Three scales of cyclicity contribute to original depositional facies heterogeneity in the Grayburg; high-frequency cycles, averaging 3 meters in thickness, constitute the fundamental architectural element in the main reservoir interval. Despite original depositional heterogeneity due to this cyclicity, however, permeability development has substantially resulted from two diagenetic events: (1) dolomite alteration in vertically burrowed wackestones and packstones and (2) late alteration and removal of anhydrite.
Dolomite alteration in vertically burrowed wackestones and packstones has produced irregular vertical zones of higher permeability in mud-dominated bases of high-frequency cycles in leeward ramp-crest highstand successions. Because dolomite alteration is concentrated in burrowed highstand successions, the distribution of resultant permeability trends is partly constrained by patterns of long-term accommodation and high-frequency cyclicity. Anhydrite diagenesis, which is characterized by conversion to gypsum or by complete removal of sulfate, is developed along basinward margins of the field and crosscuts original depositional framework.
Altered dolomite in burrowed zones exhibits an average of twice the porosity and an order of magnitude greater permeability than adjacent unaltered rocks because of rock-fabric differences.
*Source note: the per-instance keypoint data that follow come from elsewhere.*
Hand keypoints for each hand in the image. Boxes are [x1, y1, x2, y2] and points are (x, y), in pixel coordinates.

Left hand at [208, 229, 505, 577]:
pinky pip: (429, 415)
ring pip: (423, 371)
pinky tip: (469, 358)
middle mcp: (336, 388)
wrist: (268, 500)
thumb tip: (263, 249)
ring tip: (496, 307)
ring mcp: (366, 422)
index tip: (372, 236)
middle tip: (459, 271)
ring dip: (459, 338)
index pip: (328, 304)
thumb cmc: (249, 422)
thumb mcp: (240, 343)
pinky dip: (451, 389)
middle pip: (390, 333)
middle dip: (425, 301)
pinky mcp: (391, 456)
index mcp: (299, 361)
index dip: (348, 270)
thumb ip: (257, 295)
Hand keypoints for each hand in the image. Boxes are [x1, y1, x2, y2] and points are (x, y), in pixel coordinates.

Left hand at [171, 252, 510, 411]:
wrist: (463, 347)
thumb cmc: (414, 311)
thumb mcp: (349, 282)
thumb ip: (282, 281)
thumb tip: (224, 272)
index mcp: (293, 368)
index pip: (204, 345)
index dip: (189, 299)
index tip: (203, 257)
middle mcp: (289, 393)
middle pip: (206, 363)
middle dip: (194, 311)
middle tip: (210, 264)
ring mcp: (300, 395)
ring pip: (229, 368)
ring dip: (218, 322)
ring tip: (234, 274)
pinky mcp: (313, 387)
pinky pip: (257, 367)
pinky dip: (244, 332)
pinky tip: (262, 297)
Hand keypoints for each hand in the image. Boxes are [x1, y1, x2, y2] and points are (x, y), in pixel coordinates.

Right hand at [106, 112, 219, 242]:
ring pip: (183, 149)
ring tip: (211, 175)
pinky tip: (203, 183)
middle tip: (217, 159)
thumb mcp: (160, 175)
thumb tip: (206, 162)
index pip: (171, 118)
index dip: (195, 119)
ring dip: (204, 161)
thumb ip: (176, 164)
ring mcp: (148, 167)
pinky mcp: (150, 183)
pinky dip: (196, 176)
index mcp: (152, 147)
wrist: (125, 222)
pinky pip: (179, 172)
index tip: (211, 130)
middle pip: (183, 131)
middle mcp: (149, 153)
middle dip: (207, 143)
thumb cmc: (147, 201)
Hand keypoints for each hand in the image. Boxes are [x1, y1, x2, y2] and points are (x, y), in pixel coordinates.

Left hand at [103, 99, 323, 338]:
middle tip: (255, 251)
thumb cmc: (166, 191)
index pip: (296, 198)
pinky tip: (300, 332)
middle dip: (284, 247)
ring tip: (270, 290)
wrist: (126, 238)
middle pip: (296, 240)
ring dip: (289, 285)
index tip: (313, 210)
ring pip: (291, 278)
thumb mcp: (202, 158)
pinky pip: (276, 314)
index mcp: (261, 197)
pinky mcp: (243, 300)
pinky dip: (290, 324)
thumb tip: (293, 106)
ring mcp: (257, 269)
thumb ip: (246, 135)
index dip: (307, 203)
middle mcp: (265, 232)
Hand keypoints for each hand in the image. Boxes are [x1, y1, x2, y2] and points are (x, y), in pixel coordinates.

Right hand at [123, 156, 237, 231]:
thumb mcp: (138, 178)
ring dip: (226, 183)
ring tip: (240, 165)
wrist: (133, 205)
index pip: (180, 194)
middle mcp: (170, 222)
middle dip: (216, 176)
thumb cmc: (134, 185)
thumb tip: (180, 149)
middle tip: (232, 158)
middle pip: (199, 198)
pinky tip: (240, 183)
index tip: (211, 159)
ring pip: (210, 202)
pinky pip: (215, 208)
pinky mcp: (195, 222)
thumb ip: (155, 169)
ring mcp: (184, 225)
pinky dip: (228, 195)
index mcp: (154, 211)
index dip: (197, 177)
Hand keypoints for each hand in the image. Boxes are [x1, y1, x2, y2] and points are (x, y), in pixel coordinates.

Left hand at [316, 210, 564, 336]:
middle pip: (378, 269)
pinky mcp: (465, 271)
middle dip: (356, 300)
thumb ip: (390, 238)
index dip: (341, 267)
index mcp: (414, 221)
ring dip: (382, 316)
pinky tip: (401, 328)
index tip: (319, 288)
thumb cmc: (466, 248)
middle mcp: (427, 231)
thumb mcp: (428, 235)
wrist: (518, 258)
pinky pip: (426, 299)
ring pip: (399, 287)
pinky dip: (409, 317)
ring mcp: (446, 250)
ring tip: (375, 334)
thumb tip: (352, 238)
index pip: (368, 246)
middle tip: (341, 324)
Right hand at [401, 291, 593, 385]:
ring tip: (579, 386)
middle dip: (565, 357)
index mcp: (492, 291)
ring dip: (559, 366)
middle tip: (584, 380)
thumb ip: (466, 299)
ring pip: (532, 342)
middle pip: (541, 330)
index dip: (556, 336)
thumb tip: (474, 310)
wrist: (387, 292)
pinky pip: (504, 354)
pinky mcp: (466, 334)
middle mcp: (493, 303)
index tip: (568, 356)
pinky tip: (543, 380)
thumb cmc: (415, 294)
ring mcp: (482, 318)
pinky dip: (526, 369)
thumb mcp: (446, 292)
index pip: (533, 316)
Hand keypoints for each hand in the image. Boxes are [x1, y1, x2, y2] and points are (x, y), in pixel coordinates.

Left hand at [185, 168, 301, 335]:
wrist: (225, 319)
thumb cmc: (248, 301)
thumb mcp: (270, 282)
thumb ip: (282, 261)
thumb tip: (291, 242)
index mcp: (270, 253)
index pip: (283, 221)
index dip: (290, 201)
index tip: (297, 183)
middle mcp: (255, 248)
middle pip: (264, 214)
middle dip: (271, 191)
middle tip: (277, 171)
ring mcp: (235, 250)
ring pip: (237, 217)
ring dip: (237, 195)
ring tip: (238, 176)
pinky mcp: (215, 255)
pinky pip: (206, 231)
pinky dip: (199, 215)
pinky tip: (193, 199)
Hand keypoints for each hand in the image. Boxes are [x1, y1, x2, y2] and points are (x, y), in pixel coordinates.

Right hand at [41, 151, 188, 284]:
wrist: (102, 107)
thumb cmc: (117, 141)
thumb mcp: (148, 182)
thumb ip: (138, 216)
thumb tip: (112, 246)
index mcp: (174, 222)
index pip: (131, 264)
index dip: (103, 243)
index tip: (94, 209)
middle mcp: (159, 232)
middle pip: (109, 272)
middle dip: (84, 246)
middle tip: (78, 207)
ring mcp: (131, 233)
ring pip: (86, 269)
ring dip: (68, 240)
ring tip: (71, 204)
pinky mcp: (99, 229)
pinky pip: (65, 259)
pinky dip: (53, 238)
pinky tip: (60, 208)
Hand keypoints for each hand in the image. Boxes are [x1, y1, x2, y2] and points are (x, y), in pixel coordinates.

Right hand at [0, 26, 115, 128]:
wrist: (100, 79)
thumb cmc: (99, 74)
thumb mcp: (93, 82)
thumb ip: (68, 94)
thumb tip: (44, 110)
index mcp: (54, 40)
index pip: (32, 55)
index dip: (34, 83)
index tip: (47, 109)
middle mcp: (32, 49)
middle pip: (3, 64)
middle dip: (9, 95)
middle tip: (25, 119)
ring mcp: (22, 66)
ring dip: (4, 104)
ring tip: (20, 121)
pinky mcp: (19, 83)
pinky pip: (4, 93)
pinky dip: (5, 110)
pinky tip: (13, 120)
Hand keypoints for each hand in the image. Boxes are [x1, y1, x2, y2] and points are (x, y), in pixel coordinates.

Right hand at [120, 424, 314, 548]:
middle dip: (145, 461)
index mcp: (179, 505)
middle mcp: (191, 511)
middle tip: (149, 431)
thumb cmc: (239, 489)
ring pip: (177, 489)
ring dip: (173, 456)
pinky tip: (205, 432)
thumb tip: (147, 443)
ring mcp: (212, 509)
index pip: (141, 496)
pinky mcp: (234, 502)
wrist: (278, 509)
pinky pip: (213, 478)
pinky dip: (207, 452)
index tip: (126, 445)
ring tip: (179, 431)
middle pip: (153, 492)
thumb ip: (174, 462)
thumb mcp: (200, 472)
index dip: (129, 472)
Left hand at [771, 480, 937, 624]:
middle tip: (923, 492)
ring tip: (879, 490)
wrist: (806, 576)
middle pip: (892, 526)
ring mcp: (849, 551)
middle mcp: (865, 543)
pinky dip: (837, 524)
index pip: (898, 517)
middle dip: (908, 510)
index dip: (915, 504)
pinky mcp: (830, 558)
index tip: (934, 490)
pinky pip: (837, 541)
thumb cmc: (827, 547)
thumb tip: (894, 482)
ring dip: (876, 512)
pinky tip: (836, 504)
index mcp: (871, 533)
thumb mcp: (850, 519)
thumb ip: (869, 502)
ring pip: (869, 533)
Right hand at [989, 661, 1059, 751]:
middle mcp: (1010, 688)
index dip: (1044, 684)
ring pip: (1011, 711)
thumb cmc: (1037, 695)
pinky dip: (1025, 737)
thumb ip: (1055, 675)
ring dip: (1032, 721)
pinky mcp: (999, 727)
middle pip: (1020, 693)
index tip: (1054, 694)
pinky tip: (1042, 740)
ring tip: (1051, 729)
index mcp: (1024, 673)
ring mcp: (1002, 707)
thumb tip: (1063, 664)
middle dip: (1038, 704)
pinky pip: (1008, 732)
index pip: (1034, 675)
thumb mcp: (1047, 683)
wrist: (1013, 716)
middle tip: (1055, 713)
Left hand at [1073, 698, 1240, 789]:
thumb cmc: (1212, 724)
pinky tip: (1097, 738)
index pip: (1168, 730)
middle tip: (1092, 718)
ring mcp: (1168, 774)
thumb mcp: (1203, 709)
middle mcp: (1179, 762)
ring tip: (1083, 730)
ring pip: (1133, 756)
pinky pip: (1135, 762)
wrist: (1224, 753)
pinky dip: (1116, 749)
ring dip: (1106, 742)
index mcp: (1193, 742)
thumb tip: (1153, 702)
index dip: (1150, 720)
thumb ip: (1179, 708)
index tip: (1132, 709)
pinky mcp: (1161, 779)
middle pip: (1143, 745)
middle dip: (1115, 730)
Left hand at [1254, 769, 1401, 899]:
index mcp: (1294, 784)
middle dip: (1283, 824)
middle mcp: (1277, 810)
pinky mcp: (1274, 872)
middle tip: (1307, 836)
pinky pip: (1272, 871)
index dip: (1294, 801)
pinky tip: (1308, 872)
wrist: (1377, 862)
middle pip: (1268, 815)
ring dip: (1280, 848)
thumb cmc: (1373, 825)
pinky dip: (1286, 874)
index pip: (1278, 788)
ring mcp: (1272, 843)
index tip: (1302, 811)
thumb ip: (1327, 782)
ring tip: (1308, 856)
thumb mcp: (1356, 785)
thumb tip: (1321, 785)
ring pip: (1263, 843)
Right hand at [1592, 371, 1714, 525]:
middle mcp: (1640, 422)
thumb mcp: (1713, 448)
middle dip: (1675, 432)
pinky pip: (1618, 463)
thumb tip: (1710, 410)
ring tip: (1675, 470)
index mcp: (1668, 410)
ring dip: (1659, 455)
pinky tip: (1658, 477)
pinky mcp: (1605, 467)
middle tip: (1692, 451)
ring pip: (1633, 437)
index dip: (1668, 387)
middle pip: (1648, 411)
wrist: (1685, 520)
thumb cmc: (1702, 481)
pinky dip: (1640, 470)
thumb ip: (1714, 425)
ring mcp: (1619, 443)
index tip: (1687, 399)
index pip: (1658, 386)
Especially where sulfate removal has occurred, altered zones contain intercrystalline and touching-vug pores in contrast to intercrystalline and separate-vug pores characteristic of unaltered zones. These rock-fabric types also display distinctly different porosity-permeability relationships.
Pore types can be traced across the field by comparing acoustic and neutron-density porosity logs. Once rock-fabrics are delineated, appropriate porosity-permeability transforms can be applied to predict permeability across the reservoir. Mapping of zones of anhydrite diagenesis and associated permeability development by means of cores and acoustic log porosity signatures demonstrates that alteration and removal of sulfate and attendant permeability enhancement is highly irregular at the interwell scale.